2.2 the adhesion result of the test is carried out the adhesion test to 12 strains of lactic acid bacteria of separation and purification, the result shows that the adhesion of R9 bacterial strain is best, and the adhesion that reaches 56.5%, R5 and R8 bacterial strain is taken second place, be respectively 48.4% and 43.6%, remaining bacterial strain does not have adhesion.

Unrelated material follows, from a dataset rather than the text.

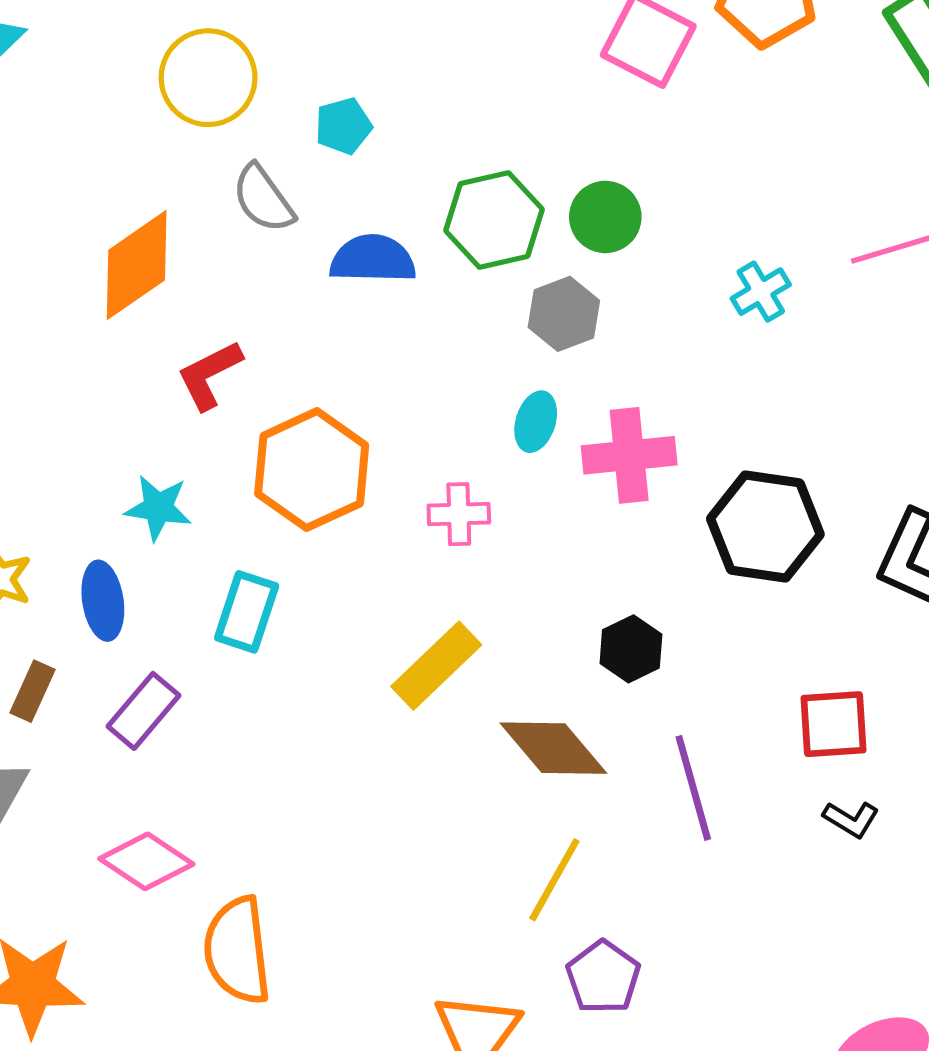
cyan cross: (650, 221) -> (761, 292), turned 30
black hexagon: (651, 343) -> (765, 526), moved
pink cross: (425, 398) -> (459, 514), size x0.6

2.3 biochemical test result
The biochemical test result of table 19R9
As seen from the experiment, R9 is consistent with the biochemical characteristic of Pediococcus pentosaceus, Preliminary Identification is Pediococcus pentosaceus, called after Pediococcus pentosaceus (Pediococcus pentosaceus) PP, be preserved in Chinese typical culture collection center on 02 22nd, 2012, its deposit number is CCTCC NO:M2012029.
2.4 acid resisting test result
Table 20 acid resisting test result
As seen from the experiment, institute's strain separated is respectively 45.6%, 83.2%, 98.5% in pH2.0,3.0,4.0 o'clock survival rate, illustrates that this bacterium has stronger acid resistance.
2.5 bacteriostatic test result
Table 21 a strain separated culture supernatant is to the inhibition test result (antibacterial circle diameter mm) of pathogenic bacteria
Result of the test shows this bacterial strain, has bacteriostasis property preferably.